(Stored data entries)
*-*-*

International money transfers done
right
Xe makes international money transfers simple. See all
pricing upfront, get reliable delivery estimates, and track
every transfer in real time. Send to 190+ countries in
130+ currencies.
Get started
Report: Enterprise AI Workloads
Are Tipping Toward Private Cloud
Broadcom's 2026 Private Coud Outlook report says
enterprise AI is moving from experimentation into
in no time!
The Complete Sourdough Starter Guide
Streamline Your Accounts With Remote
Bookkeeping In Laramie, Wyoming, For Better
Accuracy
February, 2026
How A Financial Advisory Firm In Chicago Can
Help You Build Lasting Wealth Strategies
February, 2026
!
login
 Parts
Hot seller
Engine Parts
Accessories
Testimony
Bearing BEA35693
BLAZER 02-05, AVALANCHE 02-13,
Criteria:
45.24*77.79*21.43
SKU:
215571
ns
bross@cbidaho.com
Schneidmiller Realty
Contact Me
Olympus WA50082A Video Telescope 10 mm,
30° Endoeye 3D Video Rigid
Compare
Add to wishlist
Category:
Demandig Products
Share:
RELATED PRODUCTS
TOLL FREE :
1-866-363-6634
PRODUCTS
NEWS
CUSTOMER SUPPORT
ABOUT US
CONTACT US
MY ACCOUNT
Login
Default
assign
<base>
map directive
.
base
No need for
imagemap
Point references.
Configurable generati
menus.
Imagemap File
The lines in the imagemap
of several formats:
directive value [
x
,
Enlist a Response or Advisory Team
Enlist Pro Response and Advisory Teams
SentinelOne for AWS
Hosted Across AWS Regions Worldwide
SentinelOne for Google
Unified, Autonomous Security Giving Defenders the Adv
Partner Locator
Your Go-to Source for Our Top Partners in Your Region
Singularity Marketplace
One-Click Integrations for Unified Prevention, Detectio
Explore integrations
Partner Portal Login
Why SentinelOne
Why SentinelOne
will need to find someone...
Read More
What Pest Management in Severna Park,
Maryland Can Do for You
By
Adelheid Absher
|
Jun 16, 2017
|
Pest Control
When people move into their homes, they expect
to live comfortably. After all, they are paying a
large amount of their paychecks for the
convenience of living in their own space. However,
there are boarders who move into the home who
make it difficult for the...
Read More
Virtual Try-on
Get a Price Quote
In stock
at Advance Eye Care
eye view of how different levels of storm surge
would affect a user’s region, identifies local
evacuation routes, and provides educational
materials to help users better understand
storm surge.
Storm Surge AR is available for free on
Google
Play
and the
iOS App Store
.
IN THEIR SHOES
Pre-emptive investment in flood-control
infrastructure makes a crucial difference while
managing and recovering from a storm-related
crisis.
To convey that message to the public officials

*-*-*

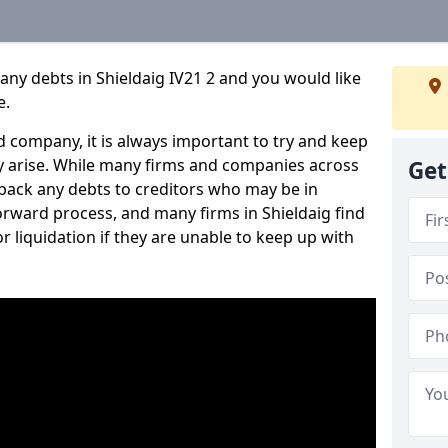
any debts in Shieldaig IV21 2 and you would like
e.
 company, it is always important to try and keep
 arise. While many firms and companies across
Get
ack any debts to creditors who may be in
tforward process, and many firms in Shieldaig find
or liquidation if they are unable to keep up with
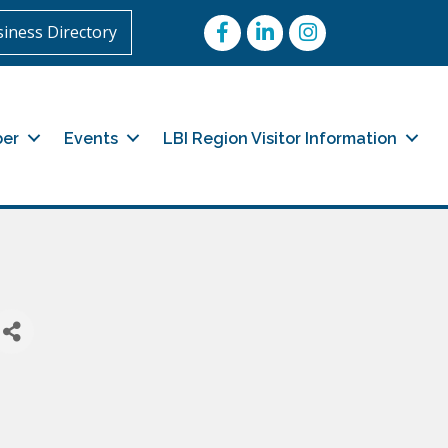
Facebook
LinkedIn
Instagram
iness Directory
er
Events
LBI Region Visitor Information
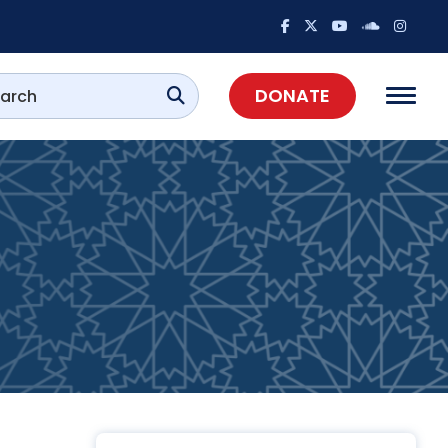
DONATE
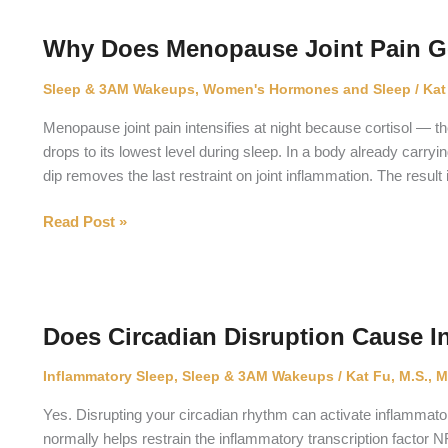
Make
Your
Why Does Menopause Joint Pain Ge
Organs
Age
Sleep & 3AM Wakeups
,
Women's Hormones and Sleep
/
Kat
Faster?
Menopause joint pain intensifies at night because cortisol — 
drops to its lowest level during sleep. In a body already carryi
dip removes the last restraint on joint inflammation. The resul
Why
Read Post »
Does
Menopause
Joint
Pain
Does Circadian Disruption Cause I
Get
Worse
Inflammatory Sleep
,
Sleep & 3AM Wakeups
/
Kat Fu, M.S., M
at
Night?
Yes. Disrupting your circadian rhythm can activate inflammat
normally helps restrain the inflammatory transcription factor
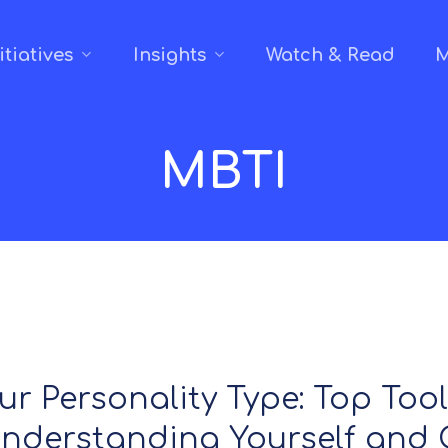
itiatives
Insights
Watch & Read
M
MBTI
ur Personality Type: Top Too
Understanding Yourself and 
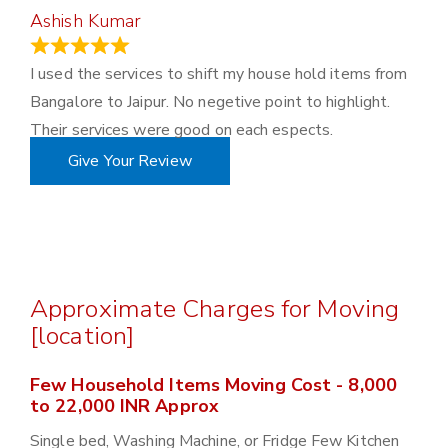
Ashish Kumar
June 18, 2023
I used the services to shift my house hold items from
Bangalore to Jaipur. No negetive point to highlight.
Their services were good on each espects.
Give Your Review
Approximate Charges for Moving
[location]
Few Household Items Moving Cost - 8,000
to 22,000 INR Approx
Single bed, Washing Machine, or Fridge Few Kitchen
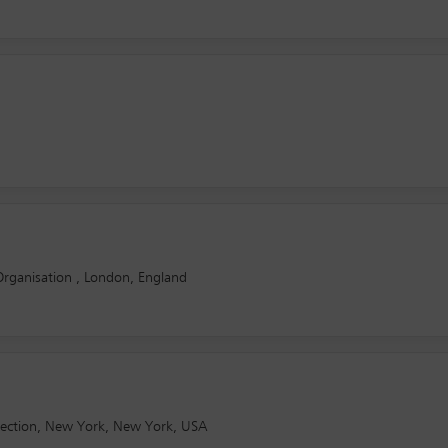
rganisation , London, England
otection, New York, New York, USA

*-*-*

=== Work to complete ===
Only the number is wanted: how many lines in the entries above contain the string "need"?

=== Your solution ===
2